## TASK DESCRIPTION:
Your answer should consist of every line in the records that holds "Network".

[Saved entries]
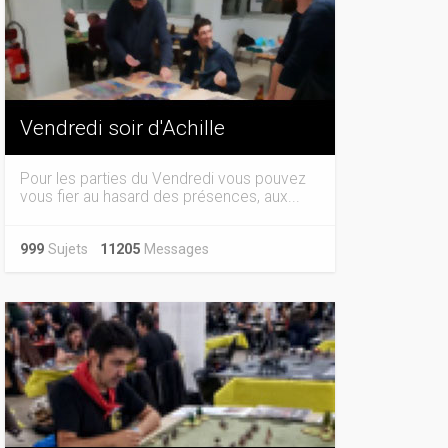
Vendredi soir d'Achille
Pour les parties du Vendredi vous pouvez
vous fier au hasard des présences, aux...
999
Sujets
11205
Messages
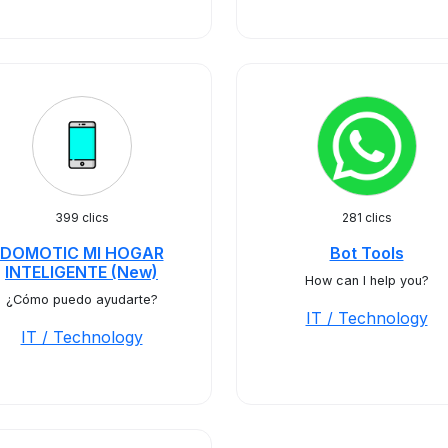
399 clics
281 clics
DOMOTIC MI HOGAR
Bot Tools
INTELIGENTE (New)
How can I help you?
¿Cómo puedo ayudarte?
IT / Technology
IT / Technology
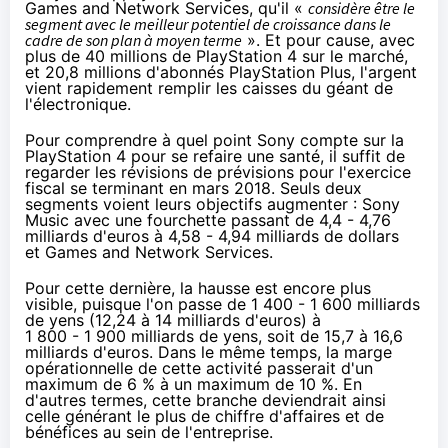
Games and Network Services, qu'il «
considère être le
segment avec le meilleur potentiel de croissance dans le
cadre de son plan à moyen terme
». Et pour cause, avec
plus de 40 millions de
PlayStation 4
sur le marché,
et 20,8 millions d'abonnés PlayStation Plus, l'argent
vient rapidement remplir les caisses du géant de
l'électronique.
Pour comprendre à quel point Sony compte sur la
PlayStation 4
pour se refaire une santé, il suffit de
regarder les révisions de prévisions pour l'exercice
fiscal se terminant en mars 2018. Seuls deux
segments voient leurs objectifs augmenter : Sony
Music avec une fourchette passant de 4,4 - 4,76
milliards d'euros à 4,58 - 4,94 milliards de dollars
et Games and Network Services.
Pour cette dernière, la hausse est encore plus
visible, puisque l'on passe de 1 400 - 1 600 milliards
de yens (12,24 à 14 milliards d'euros) à
1 800 - 1 900 milliards de yens, soit de 15,7 à 16,6
milliards d'euros. Dans le même temps, la marge
opérationnelle de cette activité passerait d'un
maximum de 6 % à un maximum de 10 %. En
d'autres termes, cette branche deviendrait ainsi
celle générant le plus de chiffre d'affaires et de
bénéfices au sein de l'entreprise.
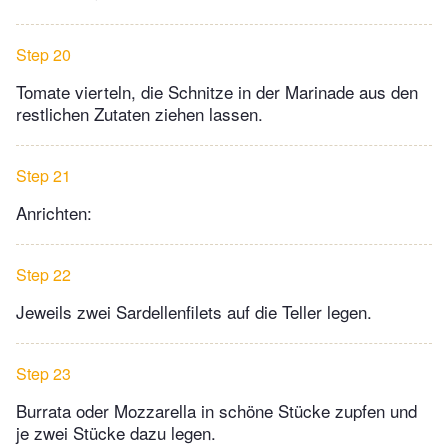
Step 20
Tomate vierteln, die Schnitze in der Marinade aus den
restlichen Zutaten ziehen lassen.
Step 21
Anrichten:
Step 22
Jeweils zwei Sardellenfilets auf die Teller legen.
Step 23
Burrata oder Mozzarella in schöne Stücke zupfen und
je zwei Stücke dazu legen.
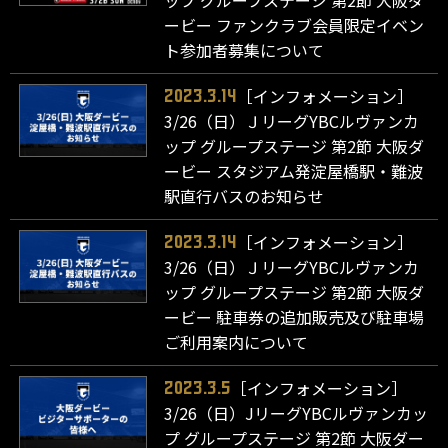
ップ グループステージ 第2節 大阪ダ
ービー ファンクラブ会員限定イベン
ト参加者募集について
［インフォメーション］
2023.3.14
3/26（日）ＪリーグYBCルヴァンカ
ップ グループステージ 第2節 大阪ダ
ービー スタジアム発淀屋橋駅・難波
駅直行バスのお知らせ
［インフォメーション］
2023.3.14
3/26（日）ＪリーグYBCルヴァンカ
ップ グループステージ 第2節 大阪ダ
ービー 駐車券の追加販売及び駐車場
ご利用案内について
［インフォメーション］
2023.3.5
3/26（日）JリーグYBCルヴァンカッ
プ グループステージ 第2節 大阪ダー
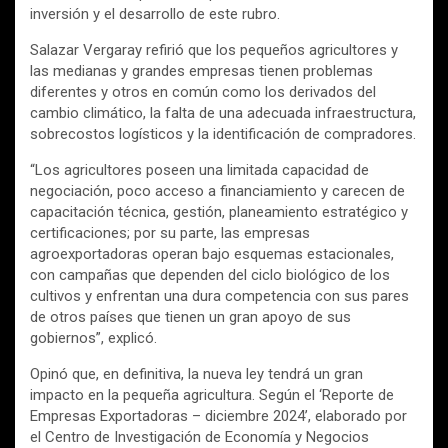
inversión y el desarrollo de este rubro.
Salazar Vergaray refirió que los pequeños agricultores y
las medianas y grandes empresas tienen problemas
diferentes y otros en común como los derivados del
cambio climático, la falta de una adecuada infraestructura,
sobrecostos logísticos y la identificación de compradores.
“Los agricultores poseen una limitada capacidad de
negociación, poco acceso a financiamiento y carecen de
capacitación técnica, gestión, planeamiento estratégico y
certificaciones; por su parte, las empresas
agroexportadoras operan bajo esquemas estacionales,
con campañas que dependen del ciclo biológico de los
cultivos y enfrentan una dura competencia con sus pares
de otros países que tienen un gran apoyo de sus
gobiernos”, explicó.
Opinó que, en definitiva, la nueva ley tendrá un gran
impacto en la pequeña agricultura. Según el ‘Reporte de
Empresas Exportadoras – diciembre 2024’, elaborado por
el Centro de Investigación de Economía y Negocios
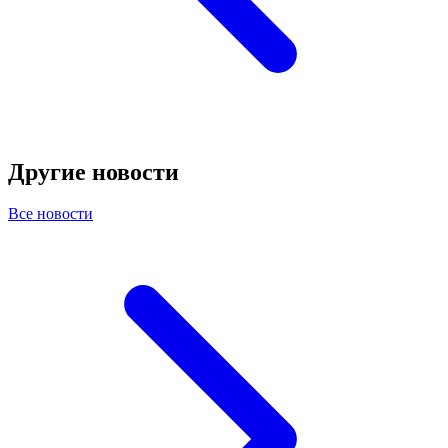
Другие новости
Все новости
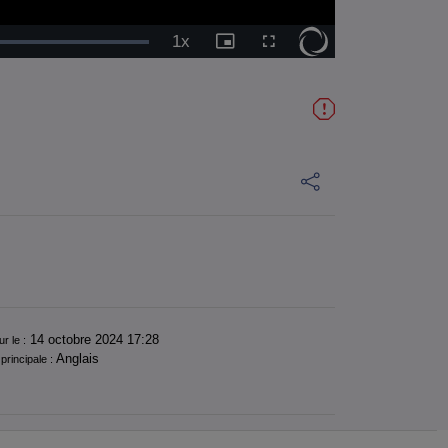
1x
Vitesse
Image
Plein
de
dans
écran
lecture
l'image
14 octobre 2024 17:28
ur le :
Anglais
principale :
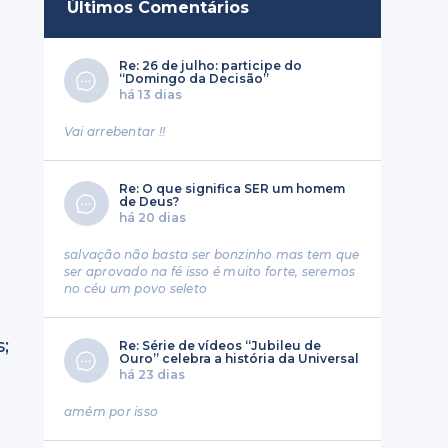
Últimos Comentários
Re: 26 de julho: participe do
“Domingo da Decisão”
há 13 dias
Vai arrebentar !!
Re: O que significa SER um homem
de Deus?
há 20 dias
salvação não basta ser bonzinho mas tem que
ser aprovado na fé isso é muito forte, seremos
no céu um povo seleto
;
Re: Série de vídeos “Jubileu de
Ouro” celebra a história da Universal
há 23 dias
amém por isso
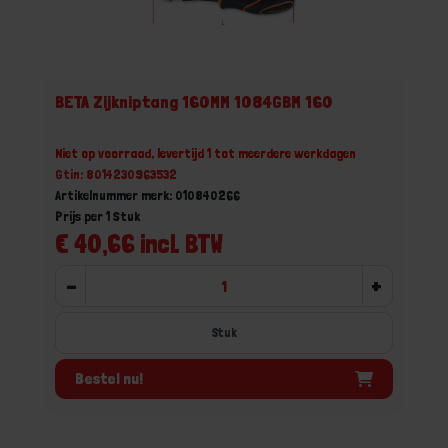
BETA Zijkniptang 160MM 1084GBM 160
Niet op voorraad, levertijd 1 tot meerdere werkdagen
Gtin: 8014230963532
Artikelnummer merk: 010840266
Prijs per 1 Stuk
€ 40,66 incl. BTW
-
+
Stuk
Bestel nu!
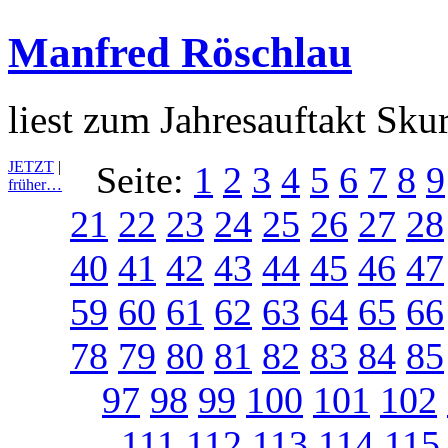
Manfred Röschlau
liest zum Jahresauftakt Sku
JETZT
|
Seite:
1
2
3
4
5
6
7
8
9
früher…
21
22
23
24
25
26
27
28
40
41
42
43
44
45
46
47
59
60
61
62
63
64
65
66
78
79
80
81
82
83
84
85
97
98
99
100
101
102
111
112
113
114
115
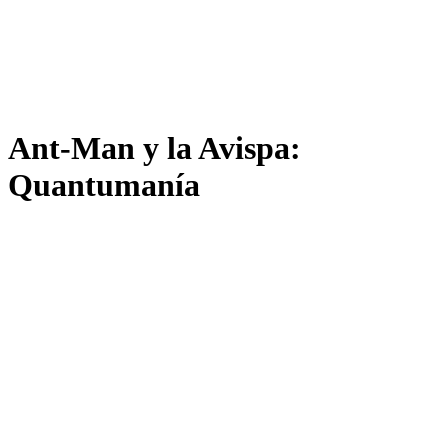
Ant-Man y la Avispa:
Quantumanía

## RESPONSE BOX:
Games and Network Services, qu'il «
et Games and Network Services.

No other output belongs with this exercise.